Les trois responsables condamnent l'utilisation des sites culturels à des fins militaires, citant quatre sites inscrits au patrimoine mondial qui ont été « transformés en champs de bataille »: Palmyre (est), le Crac des Chevaliers (ouest), l'église de Saint Siméon (nord), et Alep et sa citadelle (nord).
Devant « le pillage systématique » des sites archéologiques, ils recommandent à tous les professionnels du commerce de l'art, aux touristes et aux douanes « de se méfier des objets d'art syriens, qui sont susceptibles d'avoir été volés ».
En Syrie, « les sites du patrimoine mondial ont été gravement, parfois irrémédiablement, endommagés », souligne la déclaration. « Pas une seule strate de la culture syrienne - pré-chrétienne, chrétienne, islamique - n'est épargnée ».

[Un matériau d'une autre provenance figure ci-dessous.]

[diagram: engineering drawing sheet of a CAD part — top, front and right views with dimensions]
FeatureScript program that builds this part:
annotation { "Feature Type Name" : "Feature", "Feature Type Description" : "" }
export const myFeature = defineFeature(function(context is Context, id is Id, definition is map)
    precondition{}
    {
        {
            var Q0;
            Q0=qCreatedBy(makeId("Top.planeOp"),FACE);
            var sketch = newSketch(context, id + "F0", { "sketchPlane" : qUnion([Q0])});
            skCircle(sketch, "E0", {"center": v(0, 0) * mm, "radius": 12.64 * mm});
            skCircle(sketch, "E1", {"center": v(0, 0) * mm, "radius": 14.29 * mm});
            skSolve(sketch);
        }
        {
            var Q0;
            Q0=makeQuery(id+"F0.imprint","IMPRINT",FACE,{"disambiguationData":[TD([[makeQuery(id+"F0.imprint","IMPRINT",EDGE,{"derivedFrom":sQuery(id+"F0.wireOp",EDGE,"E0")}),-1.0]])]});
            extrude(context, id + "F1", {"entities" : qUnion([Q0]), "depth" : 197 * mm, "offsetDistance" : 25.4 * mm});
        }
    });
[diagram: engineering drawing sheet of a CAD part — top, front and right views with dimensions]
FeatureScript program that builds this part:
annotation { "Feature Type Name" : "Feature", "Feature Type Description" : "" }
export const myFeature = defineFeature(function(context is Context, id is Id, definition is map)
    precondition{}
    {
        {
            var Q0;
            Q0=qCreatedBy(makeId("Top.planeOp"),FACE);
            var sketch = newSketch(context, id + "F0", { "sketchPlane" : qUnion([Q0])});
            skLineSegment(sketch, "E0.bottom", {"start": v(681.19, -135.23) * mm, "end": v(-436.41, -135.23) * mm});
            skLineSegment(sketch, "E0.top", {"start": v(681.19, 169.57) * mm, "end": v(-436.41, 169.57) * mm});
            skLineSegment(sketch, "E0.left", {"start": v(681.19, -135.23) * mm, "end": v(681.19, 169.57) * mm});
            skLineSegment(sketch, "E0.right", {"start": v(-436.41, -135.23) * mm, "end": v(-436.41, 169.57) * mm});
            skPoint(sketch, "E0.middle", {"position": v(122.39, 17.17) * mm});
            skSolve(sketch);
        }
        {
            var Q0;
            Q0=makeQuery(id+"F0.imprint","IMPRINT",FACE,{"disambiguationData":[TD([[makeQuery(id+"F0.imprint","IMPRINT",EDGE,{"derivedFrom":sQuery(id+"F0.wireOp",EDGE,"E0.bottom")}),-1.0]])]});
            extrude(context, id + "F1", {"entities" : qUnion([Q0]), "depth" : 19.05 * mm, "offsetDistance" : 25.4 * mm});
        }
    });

« Selon certaines informations alarmantes, soulignent les trois responsables, le patrimoine syrien est délibérément pris pour cible pour des raisons idéologiques: les oeuvres d'art représentant des êtres humains sont détruites par des groupes extrémistes ».
« La destruction des vestiges du passé dépouille les générations futures d'un puissant héritage, accroît la haine et le désespoir et hypothèque toute tentative de réconciliation » conclut la déclaration. La protection du patrimoine « devrait faire partie intégrante de l'action humanitaire et des efforts de consolidation de la paix ».